Quasi-Random Sequences

This chapter describes functions for generating quasi-random sequences in arbitrary dimensions. A quasi-random sequence progressively covers a d-dimensional space with a set of points that are uniformly distributed. Quasi-random sequences are also known as low-discrepancy sequences. The quasi-random sequence generators use an interface that is similar to the interface for random number generators, except that seeding is not required—each generator produces a single sequence.

The functions described in this section are declared in the header file gsl_qrng.h.

Quasi-random number generator initialization

type gsl_qrng

This is a workspace for computing quasi-random sequences.

gsl_qrng *gsl_qrng_alloc(const gsl_qrng_type *T, unsigned int d)

This function returns a pointer to a newly-created instance of a quasi-random sequence generator of type T and dimension d. If there is insufficient memory to create the generator then the function returns a null pointer and the error handler is invoked with an error code of GSL_ENOMEM.

void gsl_qrng_free(gsl_qrng *q)

This function frees all the memory associated with the generator q.

void gsl_qrng_init(gsl_qrng *q)

This function reinitializes the generator q to its starting point.
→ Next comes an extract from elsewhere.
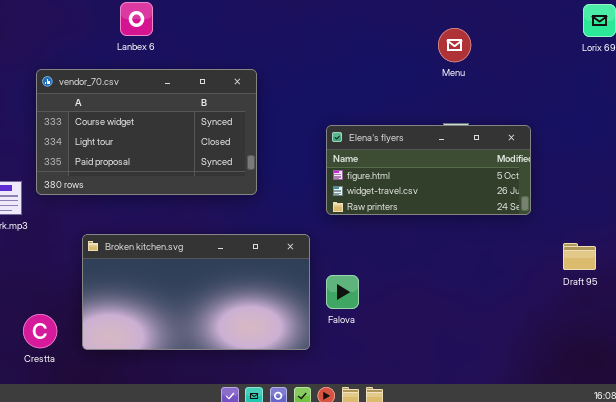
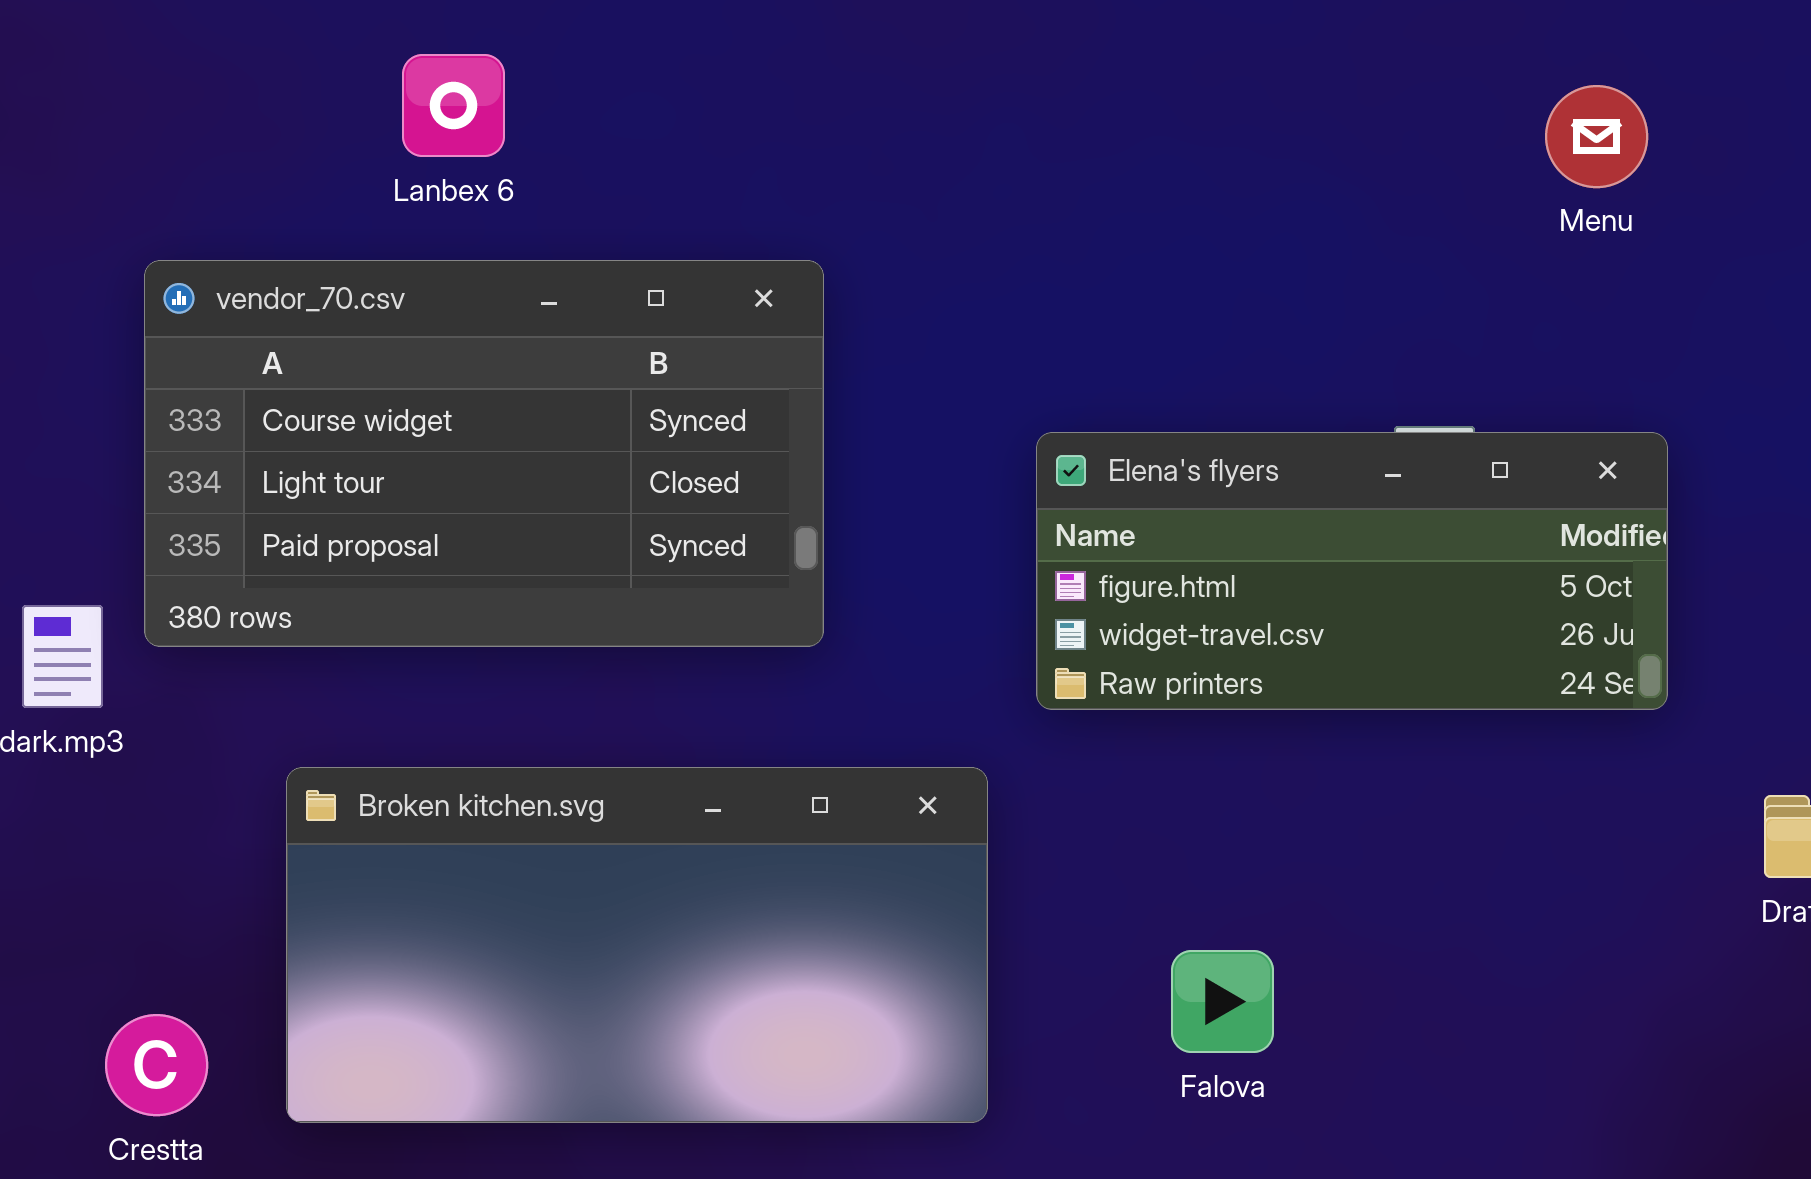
Menu: [438,28,471,62] -> [1545,85,1648,188], moved
Falova: [326,275,359,309] -> [1171,950,1274,1053], moved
Note that quasi-random sequences do not use a seed and always produce the same set of values.

Sampling from a quasi-random number generator

int gsl_qrng_get(const gsl_qrng *q, double x[])

This function stores the next point from the sequence generator q in the array x. The space available for x must match the dimension of the generator. The point x will lie in the range 0 < x_i < 1 for each x_i. An inline version of this function is used when HAVE_INLINE is defined.

Auxiliary quasi-random number generator functions

const char *gsl_qrng_name(const gsl_qrng *q)

This function returns a pointer to the name of the generator.

size_t gsl_qrng_size(const gsl_qrng *q)
void *gsl_qrng_state(const gsl_qrng *q)

These functions return a pointer to the state of generator r and its size. You can use this information to access the state directly. For example, the following code will write the state of a generator to a stream:

void * state = gsl_qrng_state (q);
size_t n = gsl_qrng_size (q);
fwrite (state, n, 1, stream);

Saving and restoring quasi-random number generator state

int gsl_qrng_memcpy(gsl_qrng *dest, const gsl_qrng *src)

This function copies the quasi-random sequence generator src into the pre-existing generator dest, making dest into an exact copy of src. The two generators must be of the same type.

gsl_qrng *gsl_qrng_clone(const gsl_qrng *q)

This function returns a pointer to a newly created generator which is an exact copy of the generator q.

Quasi-random number generator algorithms

The following quasi-random sequence algorithms are available,

type gsl_qrng_type
gsl_qrng_type *gsl_qrng_niederreiter_2

This generator uses the algorithm described in Bratley, Fox, Niederreiter, ACM Trans. Model. Comp. Sim. 2, 195 (1992). It is valid up to 12 dimensions.

gsl_qrng_type *gsl_qrng_sobol

This generator uses the Sobol sequence described in Antonov, Saleev, USSR Comput. Maths. Math. Phys. 19, 252 (1980). It is valid up to 40 dimensions.

gsl_qrng_type *gsl_qrng_halton
gsl_qrng_type *gsl_qrng_reversehalton

These generators use the Halton and reverse Halton sequences described in J.H. Halton, Numerische Mathematik, 2, 84-90 (1960) and B. Vandewoestyne and R. Cools Computational and Applied Mathematics, 189, 1&2, 341-361 (2006). They are valid up to 1229 dimensions.

Examples

The following program prints the first 1024 points of the 2-dimensional Sobol sequence.

#include <stdio.h>
#include <gsl/gsl_qrng.h>

int
main (void)
{
  int i;
  gsl_qrng * q = gsl_qrng_alloc (gsl_qrng_sobol, 2);

  for (i = 0; i < 1024; i++)
    {
      double v[2];
      gsl_qrng_get (q, v);
      printf ("%.5f %.5f\n", v[0], v[1]);
    }

  gsl_qrng_free (q);
  return 0;
}

Here is the output from the program:

$ ./a.out
0.50000 0.50000
0.75000 0.25000
0.25000 0.75000
0.37500 0.37500
0.87500 0.87500
0.62500 0.12500
0.12500 0.62500
....

It can be seen that successive points progressively fill-in the spaces between previous points.

Fig. 4 shows the distribution in the x-y plane of the first 1024 points from the Sobol sequence,

_images/qrng.png

Fig. 4 Distribution of the first 1024 points from the quasi-random Sobol sequence

References

The implementations of the quasi-random sequence routines are based on the algorithms described in the following paper,

  • P. Bratley and B.L. Fox and H. Niederreiter, “Algorithm 738: Programs to Generate Niederreiter’s Low-discrepancy Sequences”, ACM Transactions on Mathematical Software, Vol.: 20, No.: 4, December, 1994, p.: 494–495.